Source data:
*** Begin section ***
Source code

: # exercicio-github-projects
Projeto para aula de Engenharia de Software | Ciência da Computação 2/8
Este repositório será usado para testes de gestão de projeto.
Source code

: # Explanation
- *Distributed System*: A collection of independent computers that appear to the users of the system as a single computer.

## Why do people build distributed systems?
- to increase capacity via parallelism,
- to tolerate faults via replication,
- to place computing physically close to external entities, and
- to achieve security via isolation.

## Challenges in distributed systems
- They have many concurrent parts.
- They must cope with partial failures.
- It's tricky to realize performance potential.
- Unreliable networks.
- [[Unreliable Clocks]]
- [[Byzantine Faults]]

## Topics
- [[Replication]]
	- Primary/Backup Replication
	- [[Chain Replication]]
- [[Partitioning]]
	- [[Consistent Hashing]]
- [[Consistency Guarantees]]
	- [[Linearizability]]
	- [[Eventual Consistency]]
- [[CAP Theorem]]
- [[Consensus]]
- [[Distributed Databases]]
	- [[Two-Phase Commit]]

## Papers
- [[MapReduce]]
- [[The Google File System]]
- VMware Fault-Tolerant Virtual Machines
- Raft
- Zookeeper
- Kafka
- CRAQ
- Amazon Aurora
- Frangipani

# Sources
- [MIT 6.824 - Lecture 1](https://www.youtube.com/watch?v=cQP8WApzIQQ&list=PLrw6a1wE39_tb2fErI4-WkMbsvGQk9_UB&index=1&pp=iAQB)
*** End section ***
PROBLEM TO SOLVE ->
Every line above is to be transcribed exactly.

RESPONSE ->
Source code

: # exercicio-github-projects
Projeto para aula de Engenharia de Software | Ciência da Computação 2/8
Este repositório será usado para testes de gestão de projeto.
Source code

: # Explanation
- *Distributed System*: A collection of independent computers that appear to the users of the system as a single computer.

## Why do people build distributed systems?
- to increase capacity via parallelism,
- to tolerate faults via replication,
- to place computing physically close to external entities, and
- to achieve security via isolation.

## Challenges in distributed systems
- They have many concurrent parts.
- They must cope with partial failures.
- It's tricky to realize performance potential.
- Unreliable networks.
- [[Unreliable Clocks]]
- [[Byzantine Faults]]

## Topics
- [[Replication]]
	- Primary/Backup Replication
	- [[Chain Replication]]
- [[Partitioning]]
	- [[Consistent Hashing]]
- [[Consistency Guarantees]]
	- [[Linearizability]]
	- [[Eventual Consistency]]
- [[CAP Theorem]]
- [[Consensus]]
- [[Distributed Databases]]
	- [[Two-Phase Commit]]

## Papers
- [[MapReduce]]
- [[The Google File System]]
- VMware Fault-Tolerant Virtual Machines
- Raft
- Zookeeper
- Kafka
- CRAQ
- Amazon Aurora
- Frangipani

# Sources
- [MIT 6.824 - Lecture 1](https://www.youtube.com/watch?v=cQP8WApzIQQ&list=PLrw6a1wE39_tb2fErI4-WkMbsvGQk9_UB&index=1&pp=iAQB)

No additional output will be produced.